At the special service in commemoration of The Late Queen held last Sunday in St Peter’s Church local vicar David Stolton confirmed that many aspects of that service were taken from Her Majesty’s own personal requests for her actual funeral. This included hymns and readings whilst tributes were paid by the Seigneur of Sark, Major Christopher Beaumont and the some of the Schoolchildren of Sark. The service concluded with a blessing and the national anthem. The Seigneur’s tribute:

“Evening will come, however determined the late afternoon.” So said the Poet Laureate of Her Majesty’s death. What an extraordinary late afternoon she had, indeed what an extraordinary day, the like of which we will not see again in our lifetimes. And now the evening has come, we are living in a moment of great history, but it feels at times almost impossible to read all that is written or watch all that is being broadcast. There will come a time when channels change and newspapers lie in the backs of cupboards, but our memories and our emotions will be there for the rest of our lives. Five times Her Majesty came to Sark, she loved her visits, and I know that she never stopped thinking or caring about us. It has been over seventy years since her fist visit and twenty years since her last. And those moments are captured in trees that have been planted, the harbour and surgery being opened and photographs that have been taken. These things are important, but they tell us what she did not necessarily who she was. That comes from the reflections of those that were there, who saw and spoke to her, and hold that memory dear. Jeremy recalled her humour during the 2001 visit when Her Majesty was being introduced to a line of residents, she neared the end of the line where Jeremy was standing next to an elderly and frail resident, as he was about to be introduced his neighbour took a step back, collapsed and disappeared from view. Her Majesty looked at Jeremy and said, “You pushed her over!”, he couldn’t very well argue. To make matters worse Jeremy heard her saying to my father as they left the line “Her pushed her you know!” If you have a memory of any of Her Majesty’s visits, I implore you to write your memories down in the book of condolence, each one will raise a smile of shared experience and recognition when read by His Majesty.

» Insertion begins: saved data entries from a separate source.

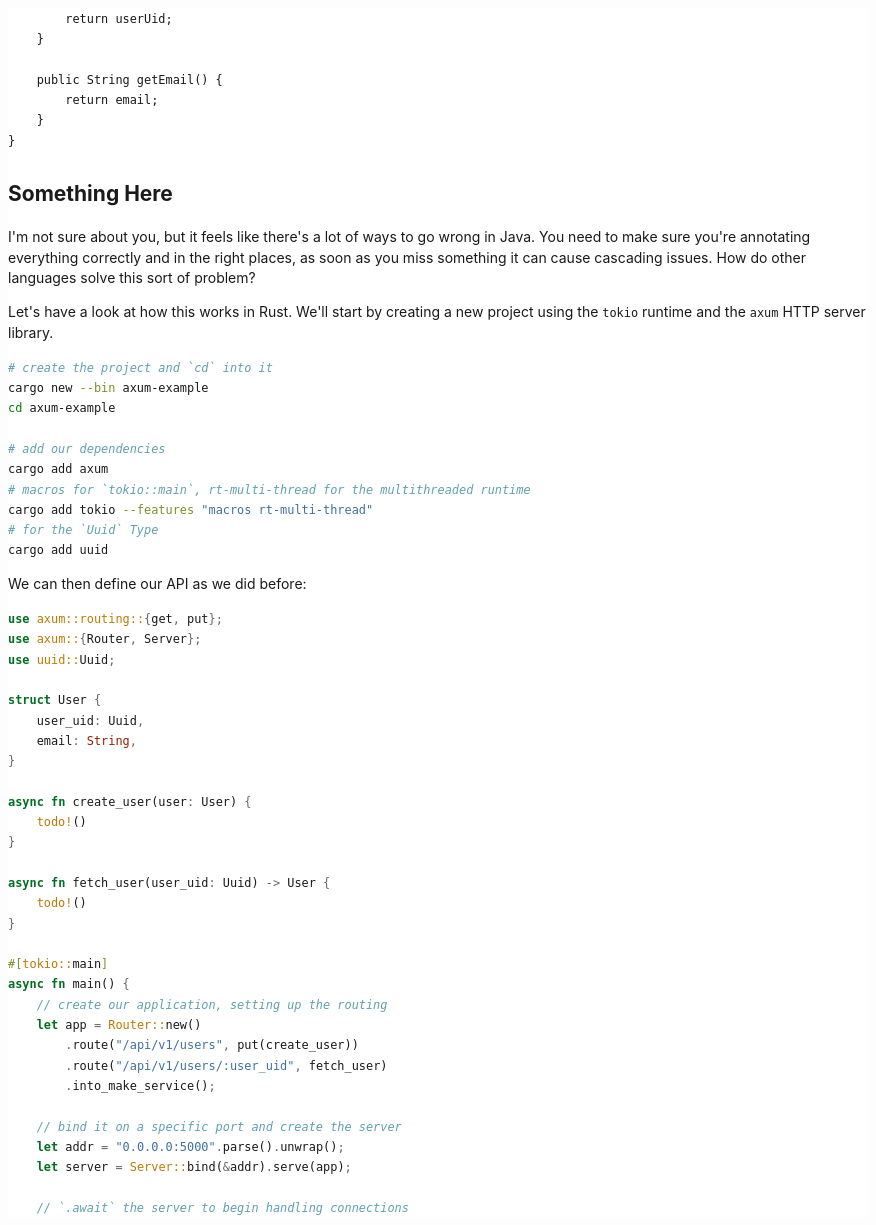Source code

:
 ```
        return userUid;
    }

    public String getEmail() {
        return email;
    }
}
```

## Something Here

I'm not sure about you, but it feels like there's a lot of ways to go wrong in
Java. You need to make sure you're annotating everything correctly and in the
right places, as soon as you miss something it can cause cascading issues. How
do other languages solve this sort of problem?

Let's have a look at how this works in Rust. We'll start by creating a new
project using the `tokio` runtime and the `axum` HTTP server library.

```bash
# create the project and `cd` into it
cargo new --bin axum-example
cd axum-example

# add our dependencies
cargo add axum
# macros for `tokio::main`, rt-multi-thread for the multithreaded runtime
cargo add tokio --features "macros rt-multi-thread"
# for the `Uuid` Type
cargo add uuid
```

We can then define our API as we did before:

```rust
use axum::routing::{get, put};
use axum::{Router, Server};
use uuid::Uuid;

struct User {
    user_uid: Uuid,
    email: String,
}

async fn create_user(user: User) {
    todo!()
}

async fn fetch_user(user_uid: Uuid) -> User {
    todo!()
}

#[tokio::main]
async fn main() {
    // create our application, setting up the routing
    let app = Router::new()
        .route("/api/v1/users", put(create_user))
        .route("/api/v1/users/:user_uid", fetch_user)
        .into_make_service();

    // bind it on a specific port and create the server
    let addr = "0.0.0.0:5000".parse().unwrap();
    let server = Server::bind(&addr).serve(app);

    // `.await` the server to begin handling connections
```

My own particular memory also comes from the 2001 visit. My task was a simple one, just to serve coffee to Her Majesty in our Drawing Room, from which an opportunity for a chat may have ensued. I was completed overshadowed by our 4-and-a-half-year-old son who, after much practice of a sincere nod of the head, decided to upstage everyone by a full blown over the top stage bow with his arm sweeping to the side as if throwing a cape down. He bowed so low his mop of hair brushed the shoes of both Her Majesty and Prince Philip. This distraction clearly amused our guests, and my opportunity was lost in the laughter.
Whether you met Her Majesty or not, we all knew her. And as the years pass it will be those memories that come to mind. For some it will be catching a glimpse on a walk-about, or actually meeting her. For others it will be seeing her eating a sandwich with Paddington or parachuting into the Olympics. We grieve for our loss, but as she said herself. “Grief is the price that we pay for love”, and we show that love not just in the pomp and ceremony we do so well, but in taking a moment to think of somebody who was loved and who loved in return. Her Majesty used her time to serve others, a promise was made and kept for life. And we can honour her best in the way in which we live ours. Thank you, Ma’am. May God, grant you rest, and guide and support our King.’